67 points on HN can kill a typical wordpress blog.


Me too. I wonder whether it got censored. Copywright stuff maybe?


This is great!

I'm making a list of things that I did in my childhood tha the future people (mostly my child at the moment) will think are odd or bizarre.

The best one so far is the lack of mobile phones for each person; we just had a landline per house. And even then that was a party line shared between different homes so you couldn't always make or recieve a call.


Turning the TV channel controller knob to channel 3 during commercial breaks in order to get a few seconds of programming time, since the rest of the family is watching a show.


Nice. Some of the sounds didn't seem to work (like the typewriter).

I have a similar idea jotted down on my things-to-make list :) My idea is to create a library of sounds that are part of our daily life today, not necessarily things that have disappeared or are rapidly disappearing.
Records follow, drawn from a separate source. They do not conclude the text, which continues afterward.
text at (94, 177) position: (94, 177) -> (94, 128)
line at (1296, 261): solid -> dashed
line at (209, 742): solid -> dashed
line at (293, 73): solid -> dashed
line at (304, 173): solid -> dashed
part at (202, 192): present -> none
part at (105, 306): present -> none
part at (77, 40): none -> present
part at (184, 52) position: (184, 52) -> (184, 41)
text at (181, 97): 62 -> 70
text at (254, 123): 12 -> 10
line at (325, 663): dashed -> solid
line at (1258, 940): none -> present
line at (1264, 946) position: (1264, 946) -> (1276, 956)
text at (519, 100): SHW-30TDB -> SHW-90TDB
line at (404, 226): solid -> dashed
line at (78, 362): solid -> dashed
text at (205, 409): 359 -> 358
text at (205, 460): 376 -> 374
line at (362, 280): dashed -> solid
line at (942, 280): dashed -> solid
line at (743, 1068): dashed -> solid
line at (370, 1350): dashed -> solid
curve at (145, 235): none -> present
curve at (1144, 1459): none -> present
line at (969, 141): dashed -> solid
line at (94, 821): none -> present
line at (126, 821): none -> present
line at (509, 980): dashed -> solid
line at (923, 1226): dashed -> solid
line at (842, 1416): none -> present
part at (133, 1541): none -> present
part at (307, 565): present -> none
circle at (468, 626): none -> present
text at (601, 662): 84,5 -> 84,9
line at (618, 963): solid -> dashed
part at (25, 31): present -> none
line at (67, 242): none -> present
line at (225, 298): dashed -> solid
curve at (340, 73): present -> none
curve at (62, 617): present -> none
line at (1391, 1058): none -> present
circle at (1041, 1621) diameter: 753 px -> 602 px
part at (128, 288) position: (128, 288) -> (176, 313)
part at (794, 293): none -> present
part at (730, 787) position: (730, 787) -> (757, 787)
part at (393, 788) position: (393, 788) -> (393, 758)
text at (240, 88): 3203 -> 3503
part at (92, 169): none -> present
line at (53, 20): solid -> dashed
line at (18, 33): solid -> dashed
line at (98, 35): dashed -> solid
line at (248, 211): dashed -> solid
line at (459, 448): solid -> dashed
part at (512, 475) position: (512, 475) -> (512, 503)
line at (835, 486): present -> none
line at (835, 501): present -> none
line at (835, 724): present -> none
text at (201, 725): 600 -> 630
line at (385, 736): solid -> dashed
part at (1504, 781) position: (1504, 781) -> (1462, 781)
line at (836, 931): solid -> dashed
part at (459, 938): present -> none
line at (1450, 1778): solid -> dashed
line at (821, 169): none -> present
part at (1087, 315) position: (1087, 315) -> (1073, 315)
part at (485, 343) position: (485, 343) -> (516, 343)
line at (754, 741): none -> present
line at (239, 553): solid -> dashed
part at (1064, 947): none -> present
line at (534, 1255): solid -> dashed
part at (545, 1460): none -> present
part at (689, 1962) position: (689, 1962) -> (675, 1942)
Like a shutterstock of sounds :)



This is really cool.

My one gripe is that it uses the crummy Atari 2600 version of the Space Invaders sound effects, when the analog-synthesized arcade soundtrack is the one that everyone remembers.

https://www.youtube.com/watch?v=5KKr9pz9j2g


ever notice how so many movies and tv shows all defaulted to the atari vcs pacman sounds whenever any game or 'computer' scene was involved? i wonder if there was some copyright issue that allowed everyone to use that bunch, regardless of the scene.


Try simultaneously playing "Typewriter", "Vinyl Turntable", "VCR Rewinding", "Windows95 Startup", "Pac-Man", and "Dot Matrix Printer".

It's beautiful. Reminds me of some of my favorite futurebeat music.


Nice. Hearing the dialup sound got me nostalgic and I found this site, which was intensely satisfying:

http://goughlui.com/legacy/soundofmodems/index.htm


Oh man, thanks for that. The v.22bis (2400bps) one made me flashback hard.


I recognise most of those, but what the heck is a Eurosignal?



403 Forbidden! Uh oh.

On another note though, I was thinking that this could easily translate (no pun intended) to endangered languages


403 Forbidden from Spain?


403 Forbidden from the US at present as well...


Nice. Good presentation.


loved the dial up modem one. what a throwback.